In my case, as I mentioned before, adding /tags at the end of almost
any url will display a page with the tags of the item that was viewed.
And on that page when constructing the links for the tags I want it to
include the stem. So for example /galleries/tags will show only the
tags in galleries (and all these tags will be links that will show
gallery items with that tag) and /galleries/2004/tags will do the same
thing but only for galleries of pictures that were taken in 2004. Same
thing can be done for /blog/tags etc...

My solution (the one in the patch in ticket 3402 is fully backward
compatible, will only affect the views that *need* the stem, and is
not affected by how many levels of includes there are. And imho I
think it solves the problem in a simple non-obtrusive way.

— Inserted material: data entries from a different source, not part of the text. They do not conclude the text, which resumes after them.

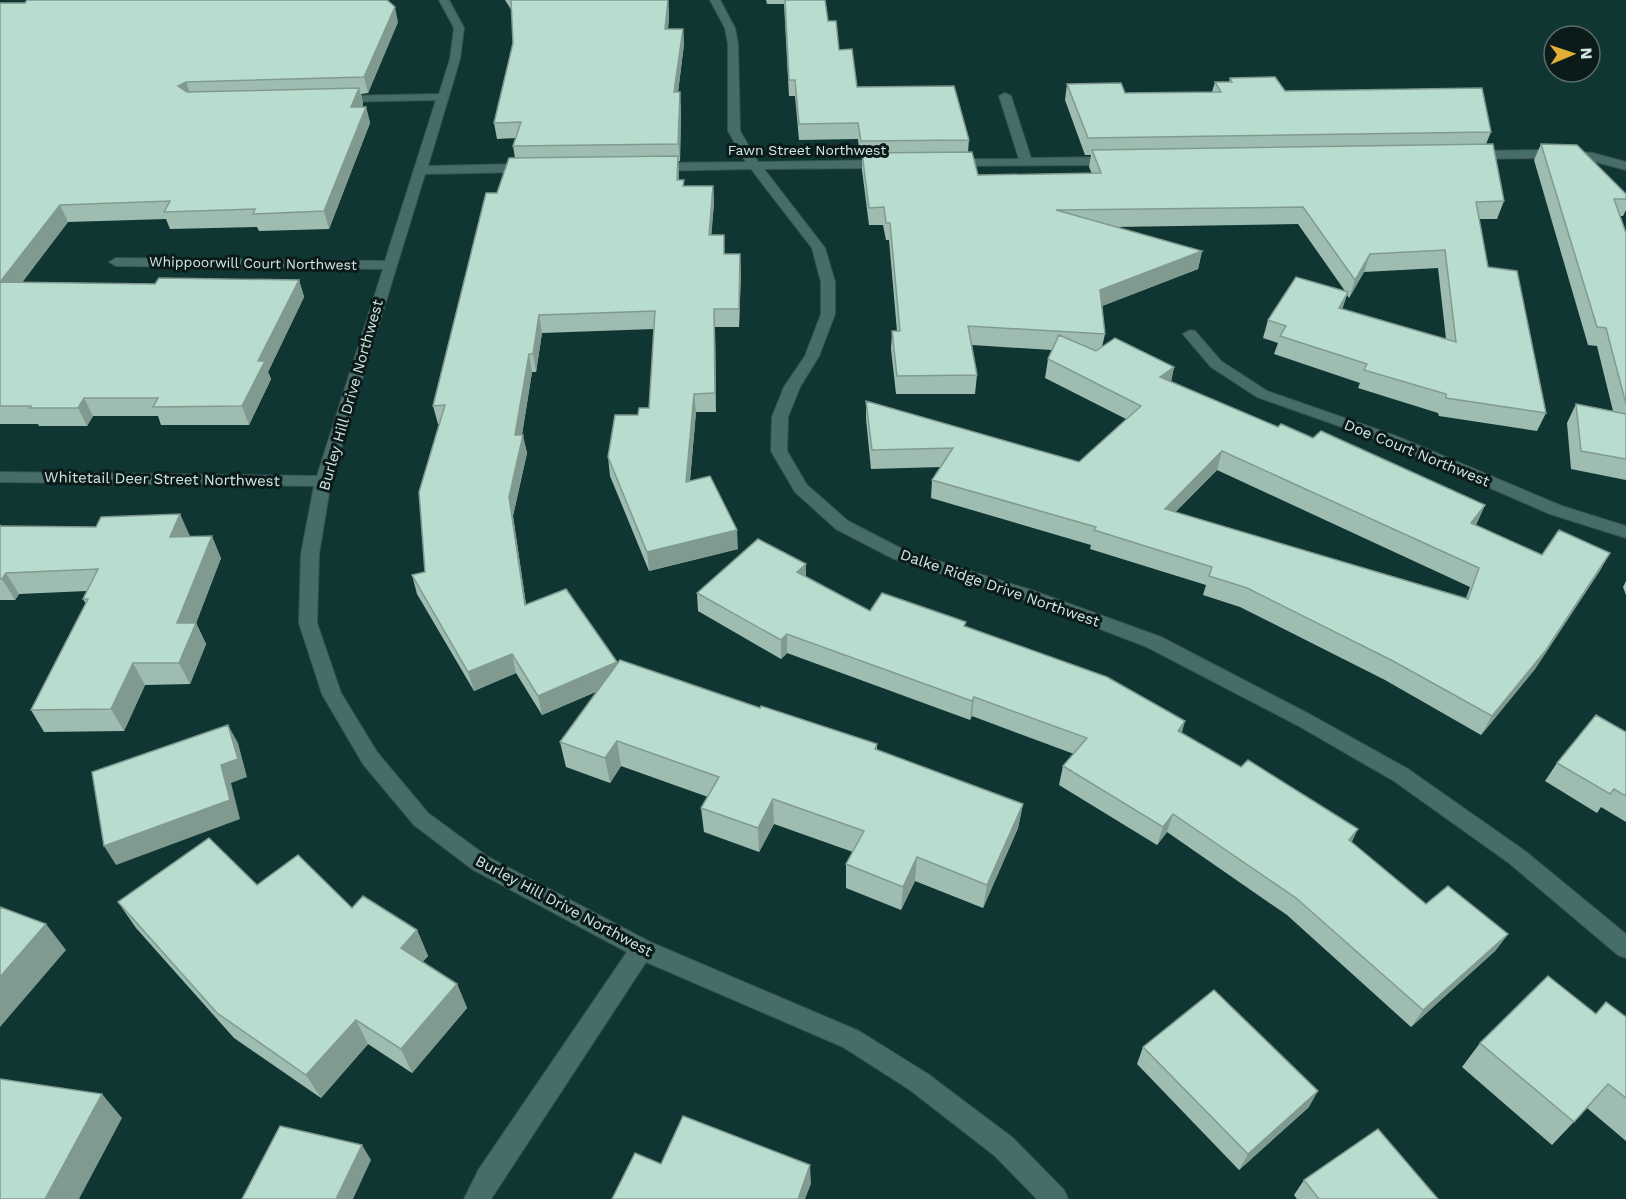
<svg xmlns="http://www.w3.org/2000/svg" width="1626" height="1199" font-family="'Work Sans',sans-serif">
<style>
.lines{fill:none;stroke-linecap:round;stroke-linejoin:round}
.street-casing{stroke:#385250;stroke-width:2}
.street{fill:#476d69;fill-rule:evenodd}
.wall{fill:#9ebdb0;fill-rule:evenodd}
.shaded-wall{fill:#819a90}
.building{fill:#b8dccd;stroke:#819a90;stroke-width:1.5;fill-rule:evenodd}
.labels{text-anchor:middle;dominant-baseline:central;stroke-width:6;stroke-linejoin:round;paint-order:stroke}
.far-street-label{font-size:14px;fill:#d3e8e5;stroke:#0b1b1a}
.street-label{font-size:15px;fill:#d3e8e5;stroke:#0b1b1a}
</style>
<rect width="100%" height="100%" fill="#103634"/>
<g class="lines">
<g class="street-casing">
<path id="street" d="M439 0H449L464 28 460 59 428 166 528 164 534 168 528 172 425 174 331 481 319 554 317 623 341 693 377 752 428 813 488 857 650 942 859 1031 928 1074 1013 1138 1064 1190 1068 1199H1037L995 1156 910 1090 843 1047 646 962 491 1199H464L479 1169 627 952 472 869 414 825 363 764 322 694 299 623 301 554 314 486 0 482V472L317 476 383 269 116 266 109 262 116 258 385 261 436 100 340 102 334 99 340 96 439 94 450 59 454 28Z
M710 0H720L735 28 738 44 740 131 758 162 885 160 891 164 885 168 764 169 825 248 835 282V314L819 356 800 387 788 417 787 451 807 485 848 521 906 551 1034 591 1161 637 1311 715 1408 769 1525 851 1626 934V958L1618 955 1509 863 1394 781 1297 725 1147 647 1022 599 894 559 836 529 795 492 771 451 772 417 784 387 805 356 821 314V282L812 248 751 169 655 171 649 167 655 163 746 162 728 131V44L725 28Z
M1005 93 1011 96 1031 158 1113 157 1119 161 1113 165 948 166 946 163 952 159H1019L999 96Z
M1547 150 1593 153 1626 162V170L1592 161 1547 158 1471 159 1465 155 1471 151Z
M1190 330 1195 331 1221 361 1267 391 1396 436 1562 506 1626 526V538L1550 514 1384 442 1257 397 1211 367 1183 334Z"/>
</g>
<use href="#street" class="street"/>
</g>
<path class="wall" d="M505 0H668L669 15 668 29H683L684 44 678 92 681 108 680 161H678L679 180H684V186H713L714 203 711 235 725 254 741 271 739 327H715L716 412H696L690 481 738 549 649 571 610 476 608 457 638 415 649 408 654 329 542 333 536 372H532L522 435 527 453 513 516 526 605 617 664 877 744V750L1023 804 1018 828 983 908 915 881 901 910 846 888V864L853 852 774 824 759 852 704 832 701 808 708 797 621 766 610 783 566 767 560 742 598 691 542 715 516 673 474 691 417 594 412 575 425 572 440 424H438L433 406 497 193 515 158 513 146 516 138 497 139 494 123 513 43 512 11Z
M766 0H825L828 21 839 50 857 87 969 140 968 152 978 175 1092 174 1089 167 1091 155H1085L1065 100 1067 84 1125 93 1212 92 1215 82H1229L1230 78 1285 91 1491 132 1486 144 1504 201 1497 219H1479L1488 267 1546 413 1537 431 1439 416 1438 413 1358 388 1360 383 1274 354 1278 343 1263 338 1268 320 1345 291 1298 224 1115 227 1202 251 1198 269 1102 306 1105 334 1102 347 1174 367 1171 382 1278 427 1313 438 1485 505 1476 525 1542 555 1610 553 1599 572 1535 669 1481 735 1385 680 1240 607 1203 595 1206 585 1090 549 1091 545 931 498 932 480 941 467 871 469 866 419V401L1079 462 1126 419 1045 378 1048 359 1052 350 972 345 977 375 975 394H896L891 349 892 331H897L889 240H886L883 225H869L862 170V158H860L858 139 799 140 795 96H789L784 4H767ZM1438 268 1446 339 1342 309 1347 295 1349 298 1364 272ZM1217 470 1470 587 1466 598 1175 512Z
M0 3 398 22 368 93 361 94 363 104 362 107H366L370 123 329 229 259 231 257 227 170 229 166 219 68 222 22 282 155 284 299 280 304 297 268 372 271 379 249 425H161L158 416H93L87 426H39L38 424H0Z
M1541 144 1626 194V210L1623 216H1620L1626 233V480L1571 469 1567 423 1576 404 1613 411 1597 346 1588 345 1534 160Z
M180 514 189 537 221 558 196 623 206 644 190 684 145 685 124 731 44 732 31 710 86 604 83 599 87 591 19 594 15 600H0V524L1 526 96 527Z
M806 564V577L870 611 966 626 1182 733 1351 843 1426 904 1508 934 1495 951 1411 1027 1287 915 1167 832 1157 845 1059 785 1063 766 1074 754 972 716 970 720 787 653 781 659 698 611 697 593Z
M1626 581V595L1623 587Z
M1626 732V822L1601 807 1597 813 1545 781 1557 763Z
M257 885 352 908 417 930 428 956 422 962 457 984 467 1008 412 1073 368 1044 321 1098 234 1038 136 928 118 902Z
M1596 1014 1626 1017V1141L1587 1108 1552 1145 1462 1067 1480 1043Z
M1143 1047 1309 1107 1239 1170 1137 1064Z
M1304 1180 1438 1199H1297L1294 1195Z"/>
<path class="shaded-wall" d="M668 0 669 15 667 44 665 29Z
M395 7 398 22 368 93 364 77Z
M683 29 684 44 676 108 674 92Z
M186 82 192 98 178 86Z
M359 88 363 104 355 124 351 107Z
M680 92 681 108 680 161 678 144Z
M366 107 370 123 329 229 324 211Z
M678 156 679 172V197L677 180Z
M713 186 714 203 710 253 709 235Z
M60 205 68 222 9 300 0 282Z
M1202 251 1198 269 1097 308 1100 290Z
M740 254 741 271 739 327V309Z
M1370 254 1364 272 1349 298 1355 280Z
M299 280 304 297 268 372 271 379 249 425 242 406 258 361Z
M1348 292 1342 310 1339 308Z
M714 309 715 327 716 412 715 393Z
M539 315 542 333 536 372 533 354Z
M529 354 532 372 519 453 515 435Z
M1174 367 1170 385 1160 377Z
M694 394 696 412 688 501 686 482Z
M84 398 93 416 87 426 78 408Z
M523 435 527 453 513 516 529 624 525 605 509 497Z
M1222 451 1217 470 1160 528 1165 509Z
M1485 505 1476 524 1462 542 1471 523Z
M180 514 190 536 180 559 170 537Z
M737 530 738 549 649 571 647 552Z
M212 536 221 558 195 626 196 623 206 644 190 684 179 663 177 623Z
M1610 553 1599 572 1535 669 1481 735 1492 716Z
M806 564V583L797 572Z
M6 573 19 594 15 600 2 579Z
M787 634V653L781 659V640Z
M512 654 516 673 474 691 468 672Z
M617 662 620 681 542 715 538 696Z
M133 663 145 685 124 731 111 709Z
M974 697 972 716 970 720 972 701Z
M1185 721 1180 740 1178 731Z
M228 725 238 743 247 777 231 783 240 819 116 865 104 846 221 765Z
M617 741 621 766 610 783 605 758Z
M773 799 774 824 759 852 758 828Z
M1023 804 1018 828 983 908 987 885Z
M1173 814 1167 832 1157 845 1163 827Z
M1358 829 1349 848V840Z
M917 857 915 881 901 910 903 887Z
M46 924 66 950 0 1027V977Z
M417 930 428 956 412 974 401 948Z
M1508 934 1495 951 1411 1027 1423 1010Z
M457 984 467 1008 412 1073 401 1049Z
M356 1020 368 1044 321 1098 306 1075Z
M1318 1091 1309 1107 1239 1170 1248 1154Z
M102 1094 122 1118 79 1199H45Z
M362 1145 371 1160 353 1199H336Z
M810 1165 811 1184 805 1199H798Z"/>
<path class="building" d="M27 0H387L395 7 364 77 186 82 178 86 187 92 359 88 351 107H366L324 211 253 214 255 209 164 212 170 201 60 205 0 282V3H25Z
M511 0H668L665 29H683L674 92H680L678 144 513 146 521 122 494 123 513 43Z
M785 0H825L828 21H836L839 50 852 49 857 87 954 86 969 140 861 141 858 123 799 124 795 80H789Z
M1275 77 1285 91 1482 88 1491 132 1088 138 1067 84 1121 83 1125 93 1221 92 1215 82H1232L1230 78Z
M1493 144 1504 201 1476 202 1488 267 1517 271 1546 413 1446 398V394L1364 370 1367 364 1280 336 1286 326 1268 320 1296 277 1348 292 1339 308 1456 342 1445 250 1370 254 1355 280 1303 207 1056 210 1202 251 1100 290 1105 334 968 326 977 375 897 376 892 331H900L890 223H886L884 207 869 208 862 153 972 152 978 175 1101 173 1092 150Z
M1541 144 1577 145 1626 194V199H1614L1626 233V404L1606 328 1597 327Z
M678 156 677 180H684L683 186H713L709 235H724V254H740L739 309H714L715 393 694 394 686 482 710 476 737 530 647 552 608 457 615 415H638L639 408H649L655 311 539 315 533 354H529L515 435H523L509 497 525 605 566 589 617 662 538 696 512 654 468 672 412 575 425 572 419 492 445 405 433 406 486 193H497L509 158Z
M159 278 299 280 258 361H265L242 406 153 407 158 398H84L78 408H30L31 406H0V282L155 284Z
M1059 335 1096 351 1115 338 1174 367 1160 377 1278 427 1281 424 1313 438 1321 431 1485 505 1471 523 1542 555 1559 530 1610 553 1546 650 1492 716 1393 661 1247 588 1209 576 1212 567 1094 530 1096 527 932 480 953 448 872 450 866 401 1079 462 1141 406 1048 359ZM1222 451 1479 568 1468 599 1165 509Z
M1576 404 1626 414V459L1581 451Z
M180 514 170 537 212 536 177 623H196L179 663H133L111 709 31 710 88 599H83L98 569 6 573 2 579H0V526L96 527 101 517Z
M758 539 806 564 797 572 870 611 882 593 966 622 964 626 1107 677 1185 721 1178 731 1241 767 1248 760 1358 829 1349 840 1426 904 1448 886 1508 934 1423 1010 1296 898 1173 814 1163 827 1063 766 1087 738 974 697 972 701 787 634 781 640 697 593Z
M620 660 760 708 761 706 877 744 875 749 1023 804 987 885 917 857 903 887 846 864 864 831 773 799 758 828 701 808 719 777 617 741 605 758 560 742Z
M1596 715 1626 732V796L1614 789 1610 794 1557 763Z
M228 725 238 759 221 765 230 800 104 846 92 772Z
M209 838 257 885 298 855 352 908 363 896 417 930 401 948 457 984 401 1049 356 1020 306 1075 217 1013 118 902Z
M0 907 46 924 0 977Z
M1548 976 1596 1014 1606 1002 1626 1017V1098L1608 1084 1574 1122 1480 1043Z
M1214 990 1318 1091 1248 1154 1143 1047Z
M0 1079 102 1094 45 1199H0Z
M683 1116 810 1165 798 1199H612L635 1153 661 1164Z
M280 1126 362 1145 336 1199H242Z
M1378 1129 1438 1199H1319L1304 1180Z"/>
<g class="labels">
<g class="far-street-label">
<text x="807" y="150">Fawn Street Northwest</text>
<text transform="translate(253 263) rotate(1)">Whippoorwill Court Northwest</text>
</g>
<g class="street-label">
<text transform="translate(351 395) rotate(-74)">Burley Hill Drive Northwest</text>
<text transform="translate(1417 453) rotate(22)">Doe Court Northwest</text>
<text transform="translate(162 479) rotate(1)">Whitetail Deer Street Northwest</text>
<text transform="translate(1000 588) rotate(19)">Dalke Ridge Drive Northwest</text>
<text transform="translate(564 906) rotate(28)">Burley Hill Drive Northwest</text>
</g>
</g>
<g transform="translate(1572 54) rotate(88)"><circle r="28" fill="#0b1b1a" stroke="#5b6d6b" stroke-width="1.5"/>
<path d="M0-4.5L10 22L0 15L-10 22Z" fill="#e3ae35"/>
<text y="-9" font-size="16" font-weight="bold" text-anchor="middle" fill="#d3e8e5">N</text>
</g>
</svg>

So, I would like you guys to reconsider the patch in light of this
more in-depth explanation :-)

--
Thanks,
Medhat

mur...@gmail.com

unread,
Jan 31, 2007, 12:37:14 PM1/31/07
to Django developers
Ah, ok.. I understand a little better now what you are trying to do.
I definitely agree that a solution to this would be a useful addition;
I would only advocate for considering the "request.stem" method
instead. As with your patch, it is completely backwards-compatible
and works with nested includes; I find it slightly more simple/
unintrusive, as you don't need to add anything to the URLconf in order
to use the stem in a view.

I haven't written docs/tests for the request.stem patch yet, but I can
do so and post it if anyone is interested for the sake of comparison.